En France, partout la colère gronde. La manifestation du 6 décembre appelée par les associations de chômeurs a rassemblé bien plus de monde que les années précédentes. Le spectacle de l’enrichissement de quelques uns, des énormes bénéfices des multinationales, des plans de sauvetage multimilliardaires, devient intolérable dans un contexte d’appauvrissement général. Nous n’accepterons pas de nouveaux reculs des solidarités, facteurs de crise aggravée. Chômeurs, précaires, salariés doivent bénéficier aujourd’hui d’un véritable bouclier social, financé par un nouveau partage des richesses.

Les licenciements doivent être interdits dans les entreprises qui font des bénéfices et chez leurs sous-traitants. Pour éviter les licenciements, les entreprises doivent réduire le temps de travail ; en cas de faillite, les salaires des licenciés doivent être maintenus grâce au produit d’une taxe sur les dividendes abondant un fonds patronal.

Pour empêcher une flambée de la misère, les allocations de chômage doivent être augmentées et leur durée prolongée jusqu’à retrouver un emploi librement choisi.
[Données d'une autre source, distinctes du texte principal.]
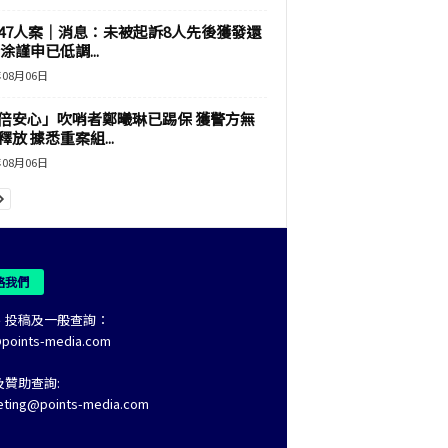
47人案｜消息：未被起訴8人先後獲發還
涂謹申已低調...
年08月06日
倍安心」吹哨者鄭曦琳已踢保 獲警方無
釋放 據悉重案組...
年08月06日
絡我們
、投稿及一般查詢：
@points-media.com
及贊助查詢:
eting@points-media.com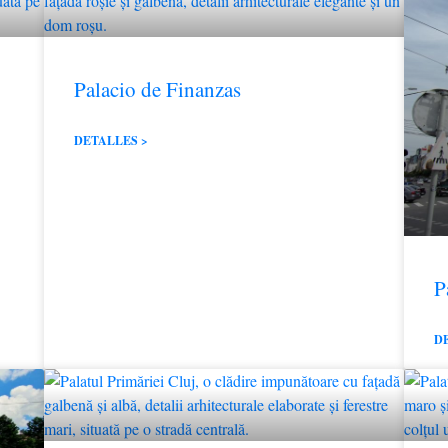
Palacio de Finanzas
DETALLES >
P
D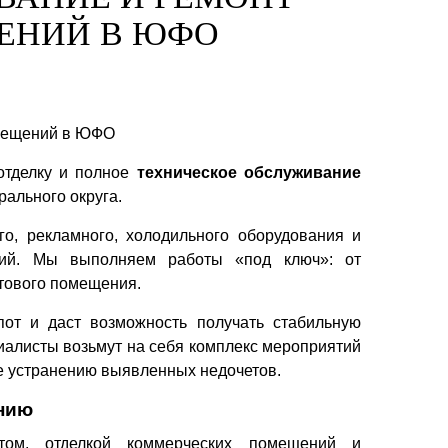
ЕНИЙ В ЮФО
отделку и полное
техническое обслуживание
ального округа.
о, рекламного, холодильного оборудования и
аций. Мы выполняем работы «под ключ»: от
отового помещения.
пот и даст возможность получать стабильную
иалисты возьмут на себя комплекс мероприятий
же устранению выявленных недочетов.
анию
ом, отделкой коммерческих помещений и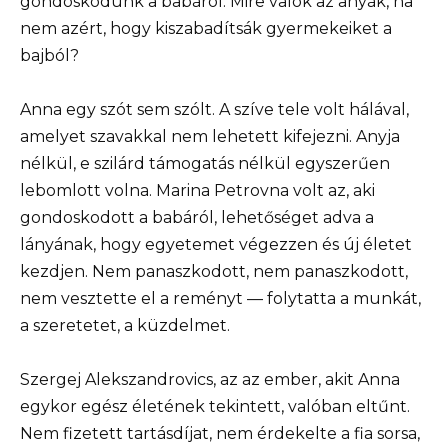
gondoskodunk a babáról. Mire valók az anyák, ha
nem azért, hogy kiszabadítsák gyermekeiket a
bajból?
Anna egy szót sem szólt. A szíve tele volt hálával,
amelyet szavakkal nem lehetett kifejezni. Anyja
nélkül, e szilárd támogatás nélkül egyszerűen
lebomlott volna. Marina Petrovna volt az, aki
gondoskodott a babáról, lehetőséget adva a
lányának, hogy egyetemet végezzen és új életet
kezdjen. Nem panaszkodott, nem panaszkodott,
nem vesztette el a reményt — folytatta a munkát,
a szeretetet, a küzdelmet.
Szergej Alekszandrovics, az az ember, akit Anna
egykor egész életének tekintett, valóban eltűnt.
Nem fizetett tartásdíjat, nem érdekelte a fia sorsa,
Il faut indemniser toutes les formes de chômage et de précarité (intérimaires, intermittents, saisonniers, stages, temps partiels imposés...), ainsi que les primo-demandeurs d’emploi. Un revenu décent et la continuité des droits sociaux doivent être garantis pour tous, ce qui suppose de relever très fortement les minima sociaux (RMI, API et revenu minimum garanti du RSA, AAH, ASS…).
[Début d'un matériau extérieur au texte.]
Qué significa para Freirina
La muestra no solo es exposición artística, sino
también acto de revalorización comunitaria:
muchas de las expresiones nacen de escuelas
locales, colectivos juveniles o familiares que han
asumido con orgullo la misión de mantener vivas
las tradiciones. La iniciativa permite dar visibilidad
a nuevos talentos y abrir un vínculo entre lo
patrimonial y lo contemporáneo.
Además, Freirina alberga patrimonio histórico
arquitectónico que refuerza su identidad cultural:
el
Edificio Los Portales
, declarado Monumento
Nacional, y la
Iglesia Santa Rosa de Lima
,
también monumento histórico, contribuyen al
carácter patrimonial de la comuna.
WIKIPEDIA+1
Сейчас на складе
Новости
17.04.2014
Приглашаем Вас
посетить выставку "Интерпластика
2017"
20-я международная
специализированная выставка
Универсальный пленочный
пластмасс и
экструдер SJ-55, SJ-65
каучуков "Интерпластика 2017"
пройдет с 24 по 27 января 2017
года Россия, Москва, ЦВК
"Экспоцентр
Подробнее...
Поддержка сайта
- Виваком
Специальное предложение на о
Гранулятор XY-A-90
Pour éviter une explosion du nombre de SDF, il faut bloquer les loyers, arrêter les expulsions locatives et réquisitionner les logements vides, engager immédiatement un plan de construction massive de logements sociaux. Supprimer le bouclier fiscal, interdire l’évasion vers les paradis fiscaux, instaurer une politique fiscale redistributive et la taxation du capital et des transactions financières : personne ne peut plus le nier, on peut trouver rapidement les ressources pour bloquer l’effondrement économique et social qui menace.